Step 3 - careful observation

I carefully observed both my hands looking for differences in normal positioning and range of movement. I wanted to work out why I had OA thumb in one hand and not the other and to see if this was related to joint positioning. I could see differences in my hands for both position and movement. The hand with OA was tighter around the thumb joint, with slightly less range of movement and ability to place my hand into a completely flat plane – probably relating to being right-handed and using it frequently, gripping all kinds of objects, typically a pen.

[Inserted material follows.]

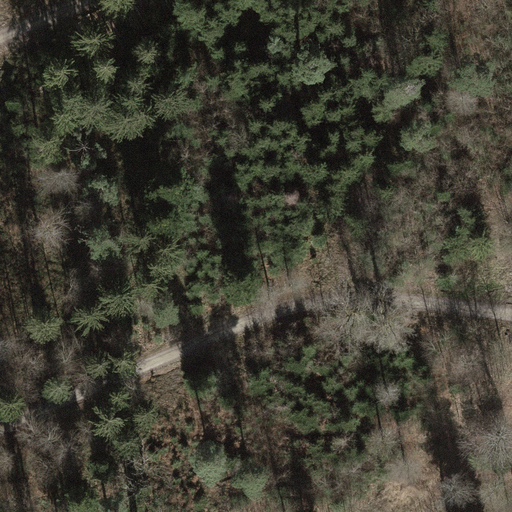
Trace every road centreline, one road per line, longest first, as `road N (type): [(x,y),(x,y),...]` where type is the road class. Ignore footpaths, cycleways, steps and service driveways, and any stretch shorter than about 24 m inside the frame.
road 1 (track): [(0,429),(306,304),(417,302),(511,313)]
road 2 (track): [(511,395),(424,511)]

Step 4 - set up a manageable practice.

Intelligently choose postures/movement to reduce symptoms and monitor and adjust over time. I decided to use stretching through the joint. The process of repair of cartilage is ongoing but is reduced by damage to cartilage with reduction in joint space eventually getting caught in a spiral of bone changes beneath the cartilage. My course of action was to create more space in the joint.

The Yoga for Arthritis book gave me initial ideas and I developed these through a process of adjustment and personal experience of the effects. I began regularly stretching the thumb out to create more space between the first metacarpal bone of the thumb and the trapezium bone of the wrist. I also stretched my hand in the thumb area to achieve similar ranges of movement in both hands. The differences were not big between hands/thumbs, but I think were significant. Some of this stretching felt uncomfortable – not painful but pressing to the limit of the thumb movement. After a time (thinking back this was around 6 weeks), I felt that the pain was diminishing and the inflammation was reducing. This was a big step forward given that I’d had this heat and pain in my thumb for a year.

Step 5 - Reduce the underlying causes I gradually built up strength in my hand, wrist and arm through yoga postures, specific movement and also just by doing the tasks I’d stopped doing before. Twisting was a movement which used to be very painful. Strengthening the joint area is protective in supporting the joint when weight bearing through it.


Now I regularly stretch my hands, wrists and in particular this thumb joint as on-going maintenance. Part of the OA thumb and reduced movement was an affect into the muscles of my arm and stiffness in the wrist overall. On-going maintenance covers massage of the arm muscles below the elbow and extending wrist range of movement. It includes developing and maintaining wrist strength through non-weight bearing movement. This has allowed me now to place my arms where the wrist is in full flexion, upward facing dog pose, ūrdhva mukha śvānāsana, as long as I don't overdo it.